# Favorite/ best impact bits?



## mgb (Oct 31, 2008)

When dewalt first came out with their impact rated bits I picked up a r2 and a ph2.

The robertson sheared off in the 3rd 3" screw that I drove. What a joke.

Fyi, I've probably broken 3 bits in 10 years.


----------



## tccoggs (Dec 17, 2008)

I don't like to use holders/extensions with impacts, the tips always get stuck, which defeats the purpose.

I tried the shockwave and Dewalt Impact ready bits. The shockwaves are ok, the dewalts stunk. The #2 Philips had bent wings after just a few screws. I needs a few T25's the other day and the only decent thing they had were the dewalt flex torq, and so far those seem to be a big improvement over the impact ready bits.


----------



## Inner10 (Mar 12, 2009)

tccoggs said:


> I don't like to use holders/extensions with impacts, the tips always get stuck, which defeats the purpose.
> 
> I tried the shockwave and Dewalt Impact ready bits. The shockwaves are ok, the dewalts stunk. The #2 Philips had bent wings after just a few screws. I needs a few T25's the other day and the only decent thing they had were the dewalt flex torq, and so far those seem to be a big improvement over the impact ready bits.

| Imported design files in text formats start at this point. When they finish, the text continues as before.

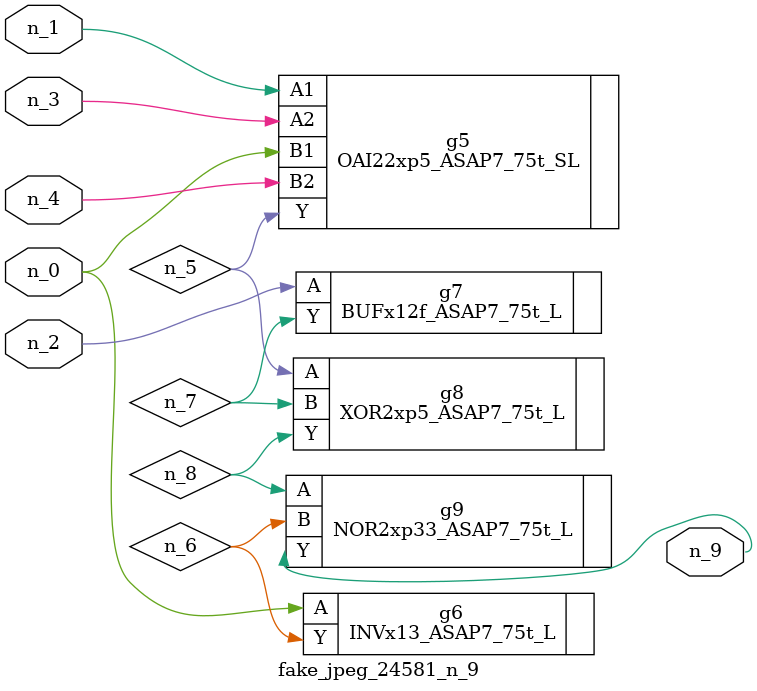
<source format=v>
module fake_jpeg_24581_n_9 (n_3, n_2, n_1, n_0, n_4, n_9);

input n_3;
input n_2;
input n_1;
input n_0;
input n_4;

output n_9;

wire n_8;
wire n_6;
wire n_5;
wire n_7;

OAI22xp5_ASAP7_75t_SL g5 ( 
.A1(n_1),
.A2(n_3),
.B1(n_0),
.B2(n_4),
.Y(n_5)
);

INVx13_ASAP7_75t_L g6 ( 
.A(n_0),
.Y(n_6)
);

BUFx12f_ASAP7_75t_L g7 ( 
.A(n_2),
.Y(n_7)
);

XOR2xp5_ASAP7_75t_L g8 ( 
.A(n_5),
.B(n_7),
.Y(n_8)
);

NOR2xp33_ASAP7_75t_L g9 ( 
.A(n_8),
.B(n_6),
.Y(n_9)
);


endmodule
</source>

Try a wera bit holder, they are magic.


----------



## Calidecks (Nov 19, 2011)

Inner10 said:


> Try a wera bit holder, they are magic.


Are the bits easy to remove yet don't pull out on their own after putting in a screw? If I could find one that can do that it certainly would be magic.


----------



## Inner10 (Mar 12, 2009)

Californiadecks said:


> Are the bits easy to remove yet don't pull out on their own after putting in a screw? If I could find one that can do that it certainly would be magic.


You drop in a bit and it's locked into place solid as a rock, you pull the collar and it pops out effortlessly. No pliers needed.

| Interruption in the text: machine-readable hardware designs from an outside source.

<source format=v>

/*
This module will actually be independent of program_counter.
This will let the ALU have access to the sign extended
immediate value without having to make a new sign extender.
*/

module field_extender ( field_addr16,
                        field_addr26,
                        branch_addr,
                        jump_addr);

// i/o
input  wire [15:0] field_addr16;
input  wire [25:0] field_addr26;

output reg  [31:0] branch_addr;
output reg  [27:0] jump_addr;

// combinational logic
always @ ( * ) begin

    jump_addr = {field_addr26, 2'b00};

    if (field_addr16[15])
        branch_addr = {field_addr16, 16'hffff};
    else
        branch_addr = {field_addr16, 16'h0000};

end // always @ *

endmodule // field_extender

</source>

I have 4 of em and I use them on concrete anchors aswell. 

Order up a bit set from Lee Valley, the bits themselves are good but not worth the price, the Bit holders are divine.


----------



## iseebird (Sep 25, 2011)

Grabber bits are the best bits I have ever used!


Sent from my iPhone using Tapatalk


----------



## nmirse (Jun 30, 2014)

The Milwaukee extension is nice there are 2 things keeping the bit in a magnet and a retaining ring the only thing it they are difficult to take them out afterwards 


Sent from my iPhone using Tapatalk


----------



## illbuildit.dd (Jan 7, 2015)

Through the years, I've been grabbing whichever good brand set is marked down. As a result, I have so many good brand bits I'm set for a while. So if they break I dont care


----------



## sandshooter (Dec 30, 2012)

ask the metal stud framers what they use. all the off the shelf stuff is junk.


----------



## scottktmrider (Jun 24, 2012)

A few months ago I bought the new dewalt flex bits, I like em they fit screws better than any other I've used. The #2 bit will even fit #3 screws in a pinch


----------